Mon père utilisait peu de mots. Il s’assoyait à côté de moi et il me disait : « OK, c’est beau, tu peux y aller, tu es capable. » Il observait ce que je faisais, il commentait les choses que je faisais, en hochant la tête pour me dire « c’est bon ». Mais il ne se perdait pas dans mille commentaires. Il était plus là pour me dire si c’était correct. De temps en temps un petit commentaire, mais très peu, alors ceux qu’il m’a donnés m’ont marquée. Entre autres, un conseil pour quand tu es arrêté à un stop et que tu veux repartir. Il m’avait dit : « Si tu hésites, vas-y pas, pis si tu y vas, n’hésite pas! » Ça, c’est mon père!

Je repense souvent à ça. Quand on veut faire quelque chose, notre plus gros obstacle, c’est notre confiance. C’est quand on est obligé de le faire qu’on fait le pas. En étant consciente de ça, des fois, j’essaie de ne pas me rendre jusque-là et de prendre les devants, et de prendre plus d’initiatives. « Si tu hésites, vas-y pas, pis si tu y vas, n’hésite pas » : ça aussi, j’y pense souvent, et pas juste dans la conduite automobile, dans les projets où je m’implique aussi.

Comme professeure d’architecture, j’essaie de valoriser ce que mes étudiant·e·s font déjà bien, de le dire à haute voix.

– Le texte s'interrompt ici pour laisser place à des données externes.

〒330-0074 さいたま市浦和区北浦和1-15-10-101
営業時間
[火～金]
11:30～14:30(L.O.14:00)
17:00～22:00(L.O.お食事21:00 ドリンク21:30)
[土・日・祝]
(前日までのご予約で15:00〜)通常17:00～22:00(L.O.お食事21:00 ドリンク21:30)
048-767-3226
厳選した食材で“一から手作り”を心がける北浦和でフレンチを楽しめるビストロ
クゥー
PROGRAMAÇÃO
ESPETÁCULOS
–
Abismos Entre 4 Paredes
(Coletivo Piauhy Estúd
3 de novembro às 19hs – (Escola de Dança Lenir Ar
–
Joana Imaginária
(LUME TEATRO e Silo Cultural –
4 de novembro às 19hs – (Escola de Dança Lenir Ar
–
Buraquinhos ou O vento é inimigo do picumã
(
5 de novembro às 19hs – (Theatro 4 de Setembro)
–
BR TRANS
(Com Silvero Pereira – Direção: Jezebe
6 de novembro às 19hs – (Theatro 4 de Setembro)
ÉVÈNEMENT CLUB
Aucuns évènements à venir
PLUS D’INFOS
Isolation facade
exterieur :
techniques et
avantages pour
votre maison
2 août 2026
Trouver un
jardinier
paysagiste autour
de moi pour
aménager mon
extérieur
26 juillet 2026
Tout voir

Je les encourage, je leur dis souvent aussi : « Tu peux être fier de toi », pas juste : « Je suis fière de toi. » J’essaie de miser sur ce qu’ils ou elles font de bien. Ça fonctionne, je crois. Parfois, il y en a qui sont surpris·e·s qu’on leur dise des choses comme ça, on dirait qu’ils et elles sont étonné·e·s, qu’ils et elles s’attendent qu’on leur montre tout le temps leurs erreurs au lieu de leur dire : « Ça, c’est bon. » J’essaie de mettre l’accent sur le positif.


  1. Automobile (québécisme, familier).